Anatomy of the Writing Engine: How Muscular Movement Actually Works


Muscular Movement: it's arguably the most essential skill of a good business penman. It is the engine that powers smooth, continuous, effortless writing. Although nearly every penmanship manual discusses it to a greater or lesser extent, I have found it surprisingly difficult to find a satisfying explanation of how and why the technique actually works.

Even A.N. Palmer's lengthy definition is a bit vague:

"Muscular movement, as applied to writing, is the movement of the muscles of the arm from the shoulder to the wrist, with the larger part of the arm below the elbow on the desk, the fingers not being held rigid, but remaining passive, and neither extended nor contracted in the formation of letters. In this movement the driving power is located above the elbow in the upper muscles of the arm." (The Palmer Method of Business Writing, p. 11)

Here is my own attempt at a technical, but more precise definition:

Muscular movement is a mechanism for writing consisting of two physical actions—a rolling motion of the upper arm from the shoulder, and a lateral motion of the forearm from the elbow—operating in combination, with the forearm resting on the desk, acting as a pivot.
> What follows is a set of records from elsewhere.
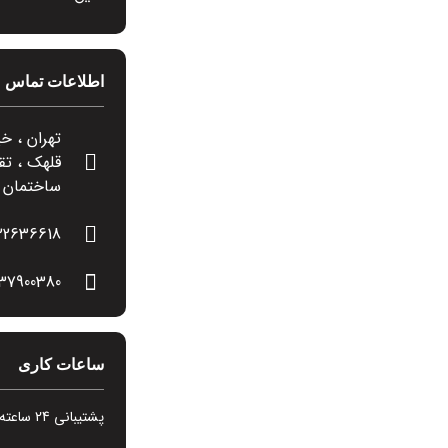
اطلاعات تماس
تهران ، خ
قلهک ، تق
ساختمان کا
22636618
37900380
ساعات کاری
پشتیبانی 24 ساعته در 7 روز هفته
To put it more simply, it looks like this:

So why is muscular movement so important? The basic idea behind arm movement writing is that by training large muscles to make comparatively small gestures, a penman will ultimately be able to write relatively rapidly for long periods of time without tiring. Arm movement is also crucial for producing rhythmic, evenly-spaced strokes, but we'll get to that later...

How it Works

The following series of videos is intended more as a demonstration of how the shoulder and elbow joints work together in this technique, rather than as a comprehensive lesson on how to practice it (though that may come in future posts.) Certainly, there are as many ways to go about acquiring a good muscular movement as there are individual penmen, and this is just one example. (Please note that this is a right-hander's perspective!)

Starting Out

Begin by finding your position at the desk. I will avoid going into too much detail here as there are superior explanations of this in most business penmanship manuals. I highly recommend F.W. Tamblyn's Home Instructor in Penmanship (p. 9) 

Here are a few basic things I find helpful to remember when beginning a writing session:

1) Sit with your body parallel to the desk.
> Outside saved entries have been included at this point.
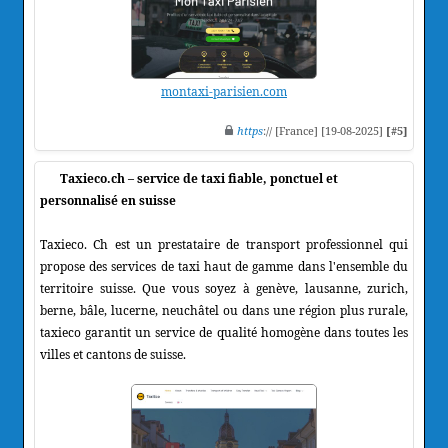
montaxi-parisien.com
https
:// [France] [19-08-2025]
[#5]
Taxieco.ch – service de taxi fiable, ponctuel et
personnalisé en suisse
Taxieco. Ch est un prestataire de transport professionnel qui
propose des services de taxi haut de gamme dans l'ensemble du
territoire suisse. Que vous soyez à genève, lausanne, zurich,
berne, bâle, lucerne, neuchâtel ou dans une région plus rurale,
taxieco garantit un service de qualité homogène dans toutes les
villes et cantons de suisse.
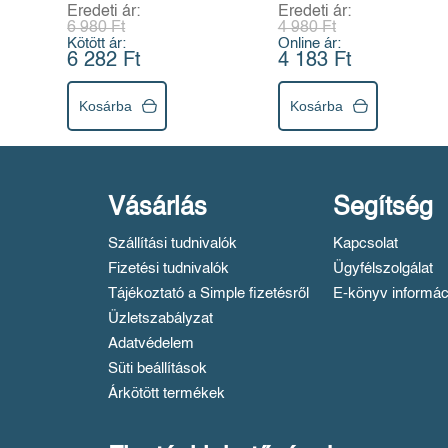
Eredeti ár:
Eredeti ár:
6 980 Ft
4 980 Ft
Kötött ár:
Online ár:
6 282 Ft
4 183 Ft
Kosárba
Kosárba
Vásárlás
Segítség
Szállítási tudnivalók
Kapcsolat
Fizetési tudnivalók
Ügyfélszolgálat
Tájékoztató a Simple fizetésről
E-könyv informác
Üzletszabályzat
Adatvédelem
Süti beállítások
Árkötött termékek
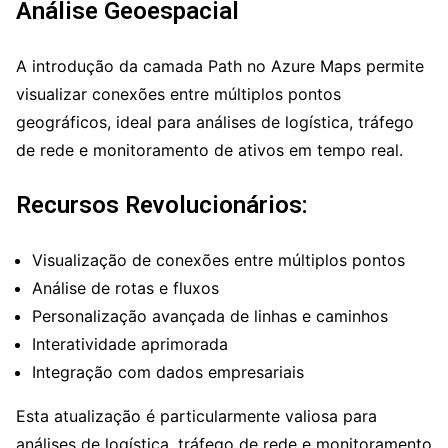
Análise Geoespacial
A introdução da camada Path no Azure Maps permite
visualizar conexões entre múltiplos pontos
geográficos, ideal para análises de logística, tráfego
de rede e monitoramento de ativos em tempo real.
Recursos Revolucionários:
Visualização de conexões entre múltiplos pontos
Análise de rotas e fluxos
Personalização avançada de linhas e caminhos
Interatividade aprimorada
Integração com dados empresariais
Esta atualização é particularmente valiosa para
análises de logística, tráfego de rede e monitoramento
2) Rest both arms naturally on the desk so they form an approximate right angle with each other.

3) Keep both elbows off the edge of the desk. 

4) Angle your paper slightly to the left—this will help with writing across the page and maintaining your slant.

Writing position_wide.png
Writing position_close.PNG

I will save the topic of pen-hold for another post! I will say, however, that the movement technique demonstrated here was intended to work with the "knuckles-up" pen-hold described in penmanship texts of the day.

Ok, time to start writing!

The Forearm Hinge

With the pen on the paper, let your forearm swing back and forth from the elbow. Because of the relative paper angle, the strokes produced will be at a shallow upward angle from the baseline. This is the lateral component of muscular movement that allows us to produce connective strokes and glide unencumbered across the page.

Creating the Composite Movement

Beginning again with the lateral forearm movement, make an upward curve from the baseline. As the angle of the curve increases, notice how the movement naturally transitions to a forward-back motion of the upper arm from the shoulder, while still retaining a slight extension/retraction of the elbow hinge.

The Push-Pull and Oval

The very top portion of this curve lies along the writing slant. This is where the primary "engine" of muscular movement writing is engaged. In this zone, the upper arm is rocking forward and back, pivoting on the large muscle of the forearm. The rocking motion moves the pen straight up and down on the page while the elbow hinge provides just enough lateral motion to keep the pen tracing on the slant. This gesture is what we often refer to as the "push-pull." 

Notice that as I transition from the push-pull to an oval, the rocking of the upper arm very subtly expands to a rolling motion. I find it helpful to think of both the push-pull and oval as being of essentially the same movement. The seamless transition between the two gestures is what allows us to execute fluid business penmanship.